Покойный Степан всё время хворал, у него были нарывы, сыпь, и в то же время он мучил Марфушку, требуя от нее исполнения супружеских обязанностей. Степан опостылел Марфе этими нарывами, хворостью и назойливыми требованиями, но об убийстве его она не помышляла. Жизнь ее была невеселая. Познакомившись с бойким, здоровым Кузьмой, она ему отдалась. Хотя Марфа знала о планах поездки в далекие края, но относилась к ним безучастно. Мысль об убийстве Степана подала ей Татьяна, по ее совету Марфа подсыпала мужу в кушание мышьяк, причем указала даже лавку, где она купила его, будто бы для мора тараканов. Муж, подозревая ее связь с Кузьмой, боялся брать от нее кушания, но Татьяна уговаривала его, принесла ему два куска сахара, обсыпанных мышьяком, и дала ему чая с этим сахаром. Степан выпил и стал еще более хиреть.
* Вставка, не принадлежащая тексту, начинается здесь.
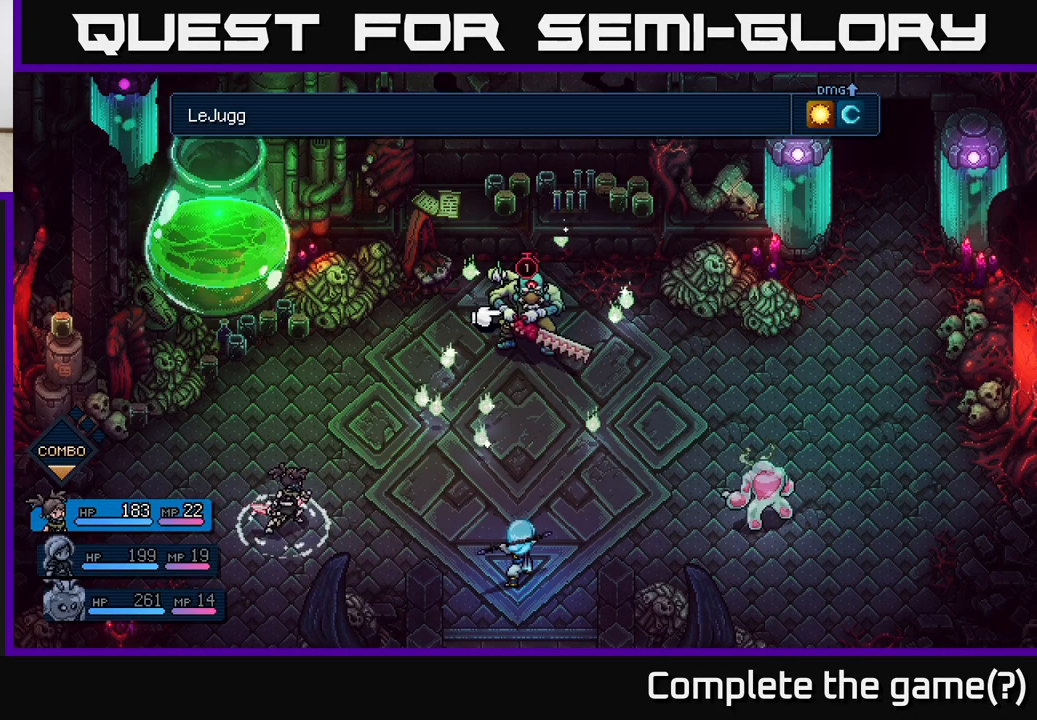
{"buttons": [], "left_stick": "center", "right_stick": "center", "events": [[133, "A", "down"], [200, "A", "up"]]}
Умирать-то он умирал, но слишком медленно, а между тем надо было спешить, работа по ремонту церкви кончалась, плотники должны были уезжать из села. Иванова решили убить, а со Степаном что делать? Надо покончить и с ним. И вот, рассказала Марфа, как-то раз днем Степан почувствовал себя плохо, было видно, что умирает. Она побежала за водой, на всякий случай, чтобы холодная вода была в доме. Ее увидел Кузьма, крикнул: «Марфуша, подь сюда!» Она ответила: «Некогда, муж околевает». Кузьма пошел за ней, и вместе они вошли в избу. Степан лежал на полу с открытыми злобными глазами. Увидев вошедших, он попробовал подняться. Боясь, что муж не так скоро умрет, и что его медленное отравление может обнаружиться, так как Степан, по-видимому, убедился в том, что его травят, Марфа с Кузьмой решили покончить с ним. Кузьма накинулся на больного, схватил его за горло и задушил; когда тот скончался, они тут же на полу возле него имели плотскую связь, при этом Марфа приговаривала:
– Всю жизнь ты меня мучил, окаянный, гнилой ты этакой, хочу теперь жить!
Дело слушалось в Самарском окружном суде, все были осуждены, кроме Марфы. Присяжные заседатели говорили мне затем, что на них повлияли вся жизнь Марфы, безвольный ее характер, несчастная ее судьба…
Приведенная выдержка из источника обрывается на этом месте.